I think we had the same friends. (And those kind of friends that I had definitely turned me on to a more urban environment and frankly the City of Toronto since I am not native to Toronto.)
Yonge Street and a lot of the cool areas in Toronto had a bit of grit to them. They had feel. They definitely had a street scape.
The new condo blight has none of the above. Faceless banal boxes with nothing but glass frontage. Absolutely NO architectural merit whatsoever. Just a concrete box with spandrel glass bolted to the concrete box.
And if you look at the areas of Toronto where the condos have taken over like weeds, people may live there, but they don't hang out there. They are cold windswept faceless areas. No-one hangs out in the condo jungles around the Rogers Center. Same with Harbour Front. The streets aren't streets, at least not traditional urban streets in a close knit grid pattern. They are more like something you'd see in Mississauga or Vaughan. People simply are not attracted to these areas they are building.
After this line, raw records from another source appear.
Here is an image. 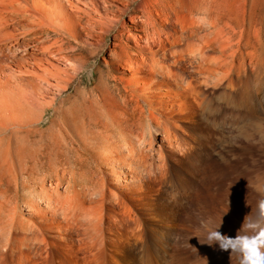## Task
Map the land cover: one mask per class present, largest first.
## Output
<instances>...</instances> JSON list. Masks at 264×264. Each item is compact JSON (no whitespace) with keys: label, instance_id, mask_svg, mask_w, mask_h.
I'll list each match as a JSON object with an SVG mask.
<instances>
[{"label":"rangeland","instance_id":"obj_1","mask_svg":"<svg viewBox=\"0 0 264 264\" xmlns=\"http://www.w3.org/2000/svg\"><path fill=\"white\" fill-rule=\"evenodd\" d=\"M142 3L152 7L154 17L163 21L170 32L180 31L184 23L188 25L187 18L202 19L205 6L224 8L236 20L234 29L238 31L233 36L236 41L232 38L231 44L225 43L226 52L236 48L239 41L257 44V29L264 38V0ZM32 4V0H0V264H76L69 252L78 253L82 264L84 252L109 256L117 252H173L184 264H216L211 257L220 251L200 243L205 239L202 221L234 235L245 217L257 216L259 204L264 201V193L253 183L264 173V111L244 120L248 107L232 100L240 98L238 87H227L236 92L229 98L223 93L226 86L203 85L196 93L178 91L176 87L170 90L168 86L160 90L153 83L161 129L169 125L187 137L192 152L171 150L162 134L153 131L151 138L146 134L156 151L152 172L143 171L137 178L130 169L115 167L119 178L110 184L113 192L108 195L92 193L88 188L84 193L76 190L74 180L79 181L86 170V161H80L77 152V132L88 119L78 92L97 87V95H106L102 101L106 111L118 110L121 106L106 91L111 82L109 75L117 70L105 63L110 60L108 51L93 53L97 42L79 28L78 39L74 40L77 57L81 63H88L68 90L57 91L40 83L37 76L22 72L19 66L41 56L25 27V10L28 12ZM51 25L63 33L59 25ZM109 42L113 44V37ZM159 44L169 48L168 42ZM231 54L228 60H232ZM166 55L167 61L173 62V56L168 52ZM176 68H182L197 82L199 75L187 61H180ZM156 80L164 81L160 76ZM7 83L17 87L11 94L4 90ZM37 83L45 95L35 97L33 85ZM68 203L97 204L100 221L76 220L67 209ZM226 261L219 264H234Z\"/></svg>","mask_w":264,"mask_h":264},{"label":"bare ground","instance_id":"obj_2","mask_svg":"<svg viewBox=\"0 0 264 264\" xmlns=\"http://www.w3.org/2000/svg\"><path fill=\"white\" fill-rule=\"evenodd\" d=\"M32 1V8L28 12L25 10L27 17L25 27L32 36L34 48L41 52V56H34L33 62L19 66L22 72L37 76L39 82L41 80L57 91L68 90L88 63L86 61L81 63L77 57V45L74 44V40L78 39L79 28L88 38L97 42L93 53L108 51L110 60L105 63L117 70L116 74L109 75L111 82L106 91L107 95L116 100L119 107L121 106L118 110L106 111L102 102L106 95H97V87L84 88L78 92V100L87 110L88 119L84 125L82 124L84 130L77 132V152L80 161H86V170L82 171L80 175L82 178L79 181L74 180L73 185L76 190L80 189L83 192L88 188L92 193L101 192L103 196L108 195L113 192L110 184L118 182L119 176L115 167H126L137 178L142 177L143 171L152 172L153 156L156 151L152 139L147 141V133L150 134V138L153 131L162 134L163 140L168 143L171 150L180 148L185 152L191 151L193 146L187 137L177 134L166 124L161 129V120L156 114L158 107L153 83H156L160 90H166L165 87L168 86L170 90L176 87L177 90L196 93L203 85L226 86L223 88V93L229 98L236 92H230L227 87H238L240 98L234 97L232 100L241 101L248 107L244 116L240 115V117L243 116L245 120L264 111V38L261 37L259 29H254L257 33V44H240L239 39V45L231 49L232 60H228L231 51L226 52L225 43L229 44L232 38L235 40L233 36L238 31L234 29L236 20L226 14L224 8L205 6L202 19L191 17L190 21L187 18L188 25L184 23L180 31L170 32L167 31L163 21L154 17L152 7L150 5L145 7L142 0H55L54 3L47 0ZM52 23L59 25L63 33L54 29ZM260 29L262 30V27ZM109 37L114 39L112 45ZM161 42L164 44L168 42L169 48L166 44V46L160 45ZM166 52L173 56V62L167 61ZM180 61H187L193 67L199 75L197 82L193 77H187L182 68L177 70ZM156 76L162 77L164 81L156 80ZM40 83H37V86L33 85L35 97L45 95ZM7 84L8 88L4 90H8L11 94L17 87ZM167 94L162 95L168 96ZM8 96L10 98V95ZM15 96L17 98L18 95ZM161 131L163 133H160ZM262 175L257 176L259 180L256 179L257 181L253 183L257 184V189L264 193ZM75 193L77 196L80 194V192ZM97 208L98 205L92 203L67 206L72 217L80 221L88 220V223L101 218ZM165 217L163 216V219ZM165 223L163 222L164 225ZM67 254L76 259V264H82L78 253ZM83 258L85 264H184L183 259L173 252H117L111 256L104 252H84ZM211 259L216 264L221 260L238 264L237 257L233 255L230 258L227 252H217Z\"/></svg>","mask_w":264,"mask_h":264},{"label":"clouds","instance_id":"obj_3","mask_svg":"<svg viewBox=\"0 0 264 264\" xmlns=\"http://www.w3.org/2000/svg\"><path fill=\"white\" fill-rule=\"evenodd\" d=\"M205 239L201 244L213 247L214 250L235 255L238 264H264V201L259 204L255 218L245 217V221L234 235L221 231V226L212 227L202 221Z\"/></svg>","mask_w":264,"mask_h":264}]
</instances>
If you look at Toronto, there are pockets / neighbourhoods where people are attracted to. College Street, the Danforth, King West, Kensington, Cabbagetown, the Annex, the Beaches, Bloor West, Leslieville, Yonge and Eglinton, St Lawrence, etc. etc. These places are typified by an eclectic architecture, tight streets, dense, buildings that front the streets. These areas were never really planned in the sense that areas are planned now. They grew organically. The shit I see being built now reminds me of the shit thinking that they came up with in the 50's and 60 with respect to the suburbs.
As far as Yonge Street goes, it never really fit into the "cool neighbourhood" model as I cited above, but definitely there are (or were) very cool neighbourhoods literally around the corner as you walked up Yonge Street. And Yonge Street itself definitely had a feel to it and a history to it.
If you look at the European models, they preserve their old central cores and they build the faceless blight in the suburbs or at least the outskirts. I see no reason that the inner core in Toronto cannot be preserved and the greedy developers can build their boxes in the periphery of the 416. There's nots of land there.